▸ **PROMPT**
Exact copies of all the lines below are needed, without the pictures.

★ ★ ★ ★

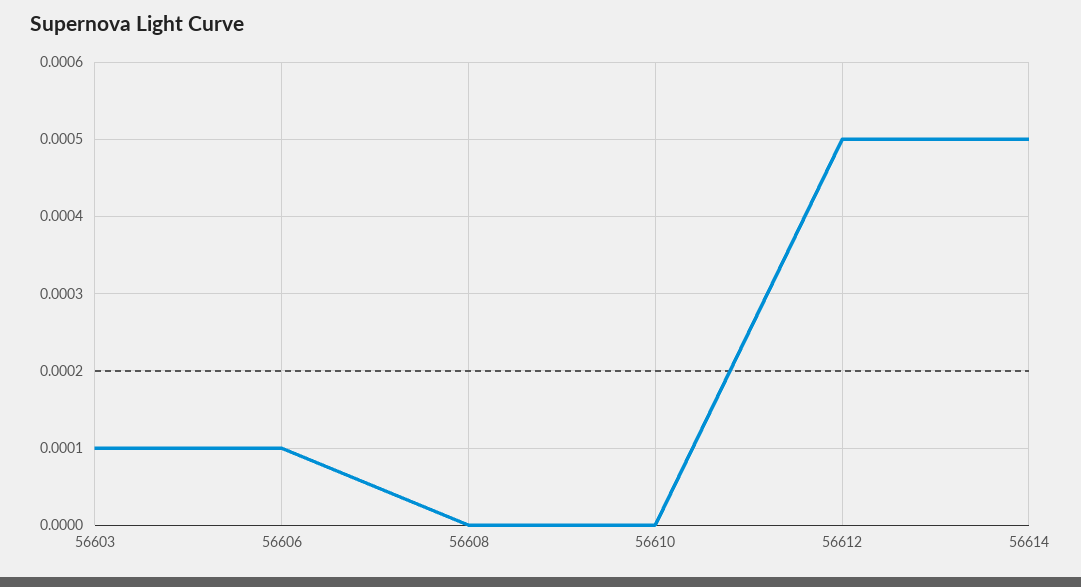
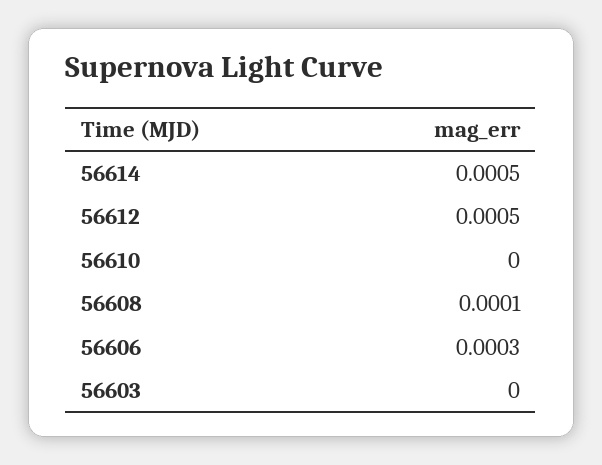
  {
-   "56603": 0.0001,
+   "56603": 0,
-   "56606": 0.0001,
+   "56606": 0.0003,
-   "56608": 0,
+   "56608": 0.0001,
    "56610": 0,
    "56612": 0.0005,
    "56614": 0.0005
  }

★ ★ ★ ★

▸ **WRITTEN REPLY**
  {
-   "56603": 0.0001,
+   "56603": 0,
-   "56606": 0.0001,
+   "56606": 0.0003,
-   "56608": 0,
+   "56608": 0.0001,
    "56610": 0,
    "56612": 0.0005,
    "56614": 0.0005
  }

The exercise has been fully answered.